• Available records

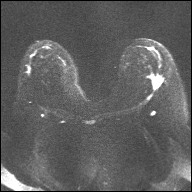
Breast MRI, one axial slice. Position 18 of 32 along the scan axis. Diffusion-weighted series; image 2 of 4 stored at this slice position (different b-values; order by instance number). 1.5 T. 192 × 192 image matrix, field of view 360 × 360 mm. Female patient.
Outlined on this slice (expert manual segmentation):
- tumour on diffusion-weighted imaging: bounding box [x1, y1, x2, y2] px = [154, 77, 160, 87]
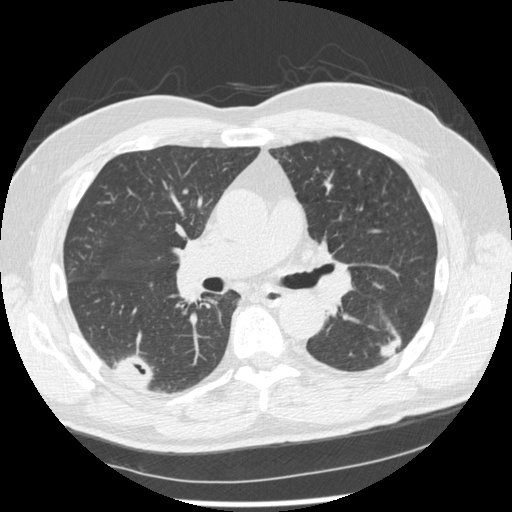
Chest CT (low-dose screening protocol), one axial image; second screening round (one year after baseline); lung window (W 1500 / L -600 HU); 512 × 512 image matrix, field of view 360 × 360 mm. Male participant, aged 74 years at enrolment.
Expert-annotated lung lesion, box from (x=372, y=317) to (x=420, y=369) px. The screening reader recorded 7 non-calcified nodules or masses ≥4 mm on this exam (right upper lobe, right lower lobe, right upper lobe, right lower lobe, left lower lobe, left upper lobe, left upper lobe); which of them this box marks is not recorded. Lung cancer was diagnosed 43 days after this screen: squamous cell carcinoma, NOS, left lower lobe, well differentiated (G1), stage IA (AJCC 6th edition), 28 mm at pathology.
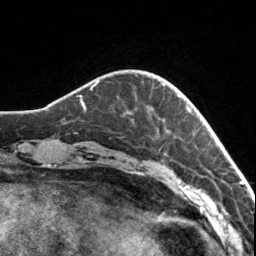
Breast MRI, one axial slice; position 21 of 160 along the scan axis; cropped to one breast; dynamic contrast-enhanced series, time point 2 of 7 at this slice position (early post-contrast); 3 T; TE 1.7 ms, TR 4.6 ms; 1 mm slice thickness; 256 × 256 image matrix, field of view 150 × 150 mm. Female patient.
Structures marked on this image (semi-automatic segmentation, software-assisted and operator-edited):
- enhancing-tissue mask used for the functional tumour volume (all voxels passing the contrast-enhancement thresholds inside the analysis volume; usually the tumour): box from (x=129, y=83) to (x=179, y=114) px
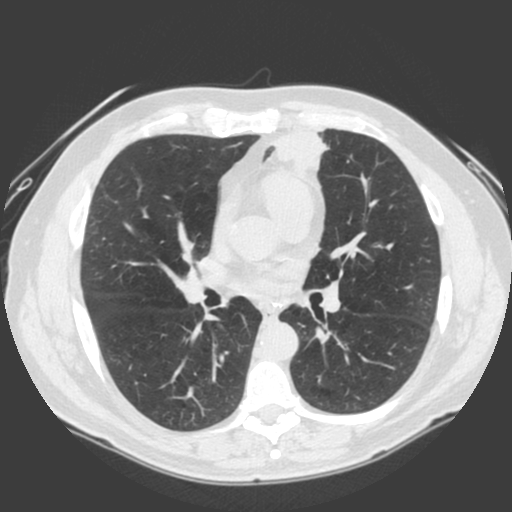
Low-dose screening chest CT, one axial slice; slice 99 of 185 in the series (ordered by position); lung window (W 1500 / L -600 HU); 512 × 512 image matrix, field of view 360 × 360 mm.
Outlined on this slice (expert manual segmentation):
- lesion 1 (tumor, lower lobe of left lung): box from (x=275, y=132) to (x=330, y=170) px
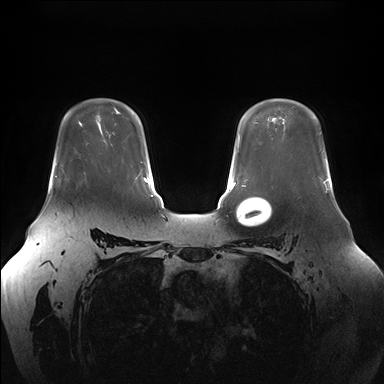
Breast MRI (dynamic contrast-enhanced), one axial slice; position 117 of 176 along the scan axis; dynamic contrast-enhanced series, time point 2 of 7 at this slice position (early post-contrast); 1.5 T; TE 1.5 ms, TR 4.1 ms; 384 × 384 image matrix, field of view 380 × 380 mm. Female patient.
Annotated regions visible in this slice (semi-automatic segmentation, software-assisted and operator-edited):
- enhancing-tissue mask used for the functional tumour volume (all voxels passing the contrast-enhancement thresholds inside the analysis volume; usually the tumour): bounding box [x1, y1, x2, y2] px = [56, 163, 58, 177]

• Task brief
Reproduce verbatim every line starting at the line that holds "- lesion 1 (tumor, lower" and ending with the final line of the data; omit the pictures.

• Worked solution
- lesion 1 (tumor, lower lobe of left lung): box from (x=275, y=132) to (x=330, y=170) px
Breast MRI (dynamic contrast-enhanced), one axial slice; position 117 of 176 along the scan axis; dynamic contrast-enhanced series, time point 2 of 7 at this slice position (early post-contrast); 1.5 T; TE 1.5 ms, TR 4.1 ms; 384 × 384 image matrix, field of view 380 × 380 mm. Female patient.
Annotated regions visible in this slice (semi-automatic segmentation, software-assisted and operator-edited):
- enhancing-tissue mask used for the functional tumour volume (all voxels passing the contrast-enhancement thresholds inside the analysis volume; usually the tumour): bounding box [x1, y1, x2, y2] px = [56, 163, 58, 177]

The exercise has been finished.